Added: Leafing though the cited book, I recently found out a detail that might explain what Lang did. I thought I knew without having to look it up what was meant by "a field $K$"; however, in section II.2 of the book it says "Let $K$ be a subset of the complex numbers $\mathbf C$. We shall say that $K$ is a field if it satisfies the following conditions:" (requiring closure under addition, multiplication, negation and inversion of nonzero$~x$, and containment of $0,1$). The proof later given of uniqueness of polynomial coefficients is by considering the asymptotic behaviour of the polynomial function for large arguments. The proof is immediately followed by the cryptic sentences "We have used the notion of limit. In Chapter$~$XII, $\S1$ we shall prove the same statement for more general fields, by a method which is completely algebraic." This leaves me wondering what "more general" fields are intended; given the earlier definition one might assume "general subfields of $\mathbf C$", but the proof using limits would appear to do fine for any such field. Anyway I cannot see which proof is being referred to. There is corollary 3 saying that a polynomial in $K[t]$ of degree $n$ has at most $n$ roots in$~K$, but that is not the same statement. More importantly, it assumes that degree has been defined, and it uses Euclidean division; as these notions use the existence of (unique) polynomial coefficients, this would appear to be circular.

Solution 3:

Over some fields, the map from polynomials to polynomial functions is not injective; for example, over the finite field $\mathbb{F}_2$, the polynomial function $x^2+x$ is the same as the $0$ function - try plugging in $0$ and $1$. So in this case the (infinite) set of polynomials over $\mathbb{F}_2$ is much larger than the (finite) set of polynomial functions $\mathbb{F}_2\to\mathbb{F}_2$.

Solution 4:

Constructing field extensions is a very important operation. This is most conveniently done as follows: Let $F$ be a field and $p(X)\in F[X]$. Suppose we wish to adjoin to $F$ an element $\alpha$ that will satisfy a certain algebraic equation. That is, there is a polynomial $P(X)\in F[X]$ such that we wish $P(\alpha)=0$ (notice here we switched between the polynomial $P(X)$ and its associated function evaluated at $\alpha$). If $P(X)$ is irreducible, then such a field extension is constructed as $F[X]/(P(X))$. It is crucial for this construction to take $F[X]$ to be the ring of polynomials, not polynomial functions.

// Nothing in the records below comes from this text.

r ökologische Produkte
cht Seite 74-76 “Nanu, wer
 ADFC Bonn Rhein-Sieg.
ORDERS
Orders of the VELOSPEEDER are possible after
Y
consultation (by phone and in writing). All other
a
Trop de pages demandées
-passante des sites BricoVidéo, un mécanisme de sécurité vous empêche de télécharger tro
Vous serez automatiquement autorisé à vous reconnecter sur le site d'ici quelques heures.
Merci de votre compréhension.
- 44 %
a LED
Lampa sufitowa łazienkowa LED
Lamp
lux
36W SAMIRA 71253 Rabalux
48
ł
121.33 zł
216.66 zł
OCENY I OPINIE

Another reason is the convenient fact that a ring homomorphism $R[X]\to S$, from the ring of polynomials with coefficients in $R$ to a ring $S$, is the same thing as a homomorphism $R\to S$ together with a choice of an arbitrary element in $S$. Thus, polynomial rings allow for a systematic study of homomorphism+an element. It turns out that many properties of the chosen element are reflected by properties of the homomorphism, which in turn are related to properties of the domain, that is of polynomials (not polynomial functions).

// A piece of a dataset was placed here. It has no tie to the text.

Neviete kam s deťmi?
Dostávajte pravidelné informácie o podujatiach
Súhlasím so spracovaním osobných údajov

One more reason is that polynomials are combinatorial beasts. They can be manipulated purely combinatorially. But since they give rise to functions, it means that we can use combinatorics to study functions. For instance, given functions $f,g$, can you find functions $a,b$ such that $af+bg=1$ is quite easily solved using the Euclidean algorithm if all these functions are required to be polynomials (the solution is actually constructive).